Let
- $T>0$
- $d\in\mathbb N$
- $\Omega\subseteq\mathbb R^d$ be open and $\Lambda\subseteq\mathbb R^d$ be bounded and open with $\overline\Lambda\subseteq\Omega$
- $u\in C^{1,\:2}([0,T]\times\Omega,\mathbb R^d)$ and $$\left.\tilde u(t):=u(t,\;\cdot\;)\right|_{\overline\Lambda}\;\;\;\text{for }t\in[0,T]$$
Is $\tilde u$ Fréchet differentiable?
By definition, Fréchet differentiability depends on the involved Banach spaces.
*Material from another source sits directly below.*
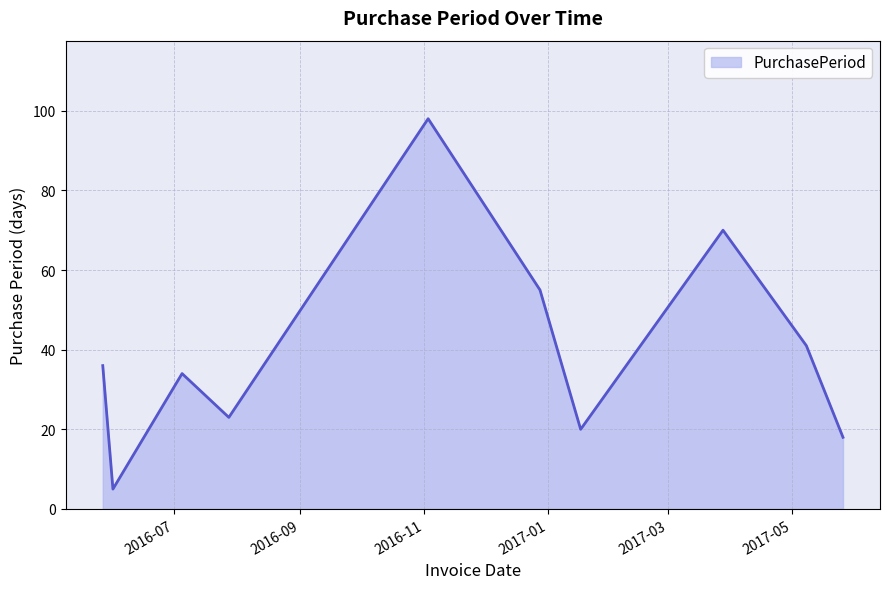

What is the minimum value shown in the chart?

5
Since ${\rm D}^\alpha\tilde u(t)$ is continuous in $\overline\Lambda$ and $\overline\Lambda$ is compact, ${\rm D}^\alpha\tilde u(t)$ is bounded in $\Lambda$ and hence $${\rm D}^\alpha\tilde u(t)\in L^p(\Lambda,\mathbb R^d)\;\;\;\text{for all }p\in[1,\infty]\tag 1$$ for all $|\alpha|\le 2$ and $t\in[0,T]$. Since $\tilde u(t)\in C^2(\Omega)$, we can even conclude that $$\tilde u(t)\in W^{2,\:p}(\Lambda,\mathbb R^d)\;\;\;\text{for all }p\in[1,\infty]\;.\tag 2$$ for all $t\in[0,T]$. So, we might consider (for example) $$(0,T)\to L^p(\Lambda,\mathbb R^d)\;,\;\;\;t\mapsto\tilde u(t)\tag 3$$ or $$(0,T)\to W^{2,\:p}(\Lambda,\mathbb R^d)\;,\;\;\;t\mapsto\tilde u(t)\;.\tag 4$$
The question is: Are $(3)$ and/or $(4)$ Fréchet differentiable?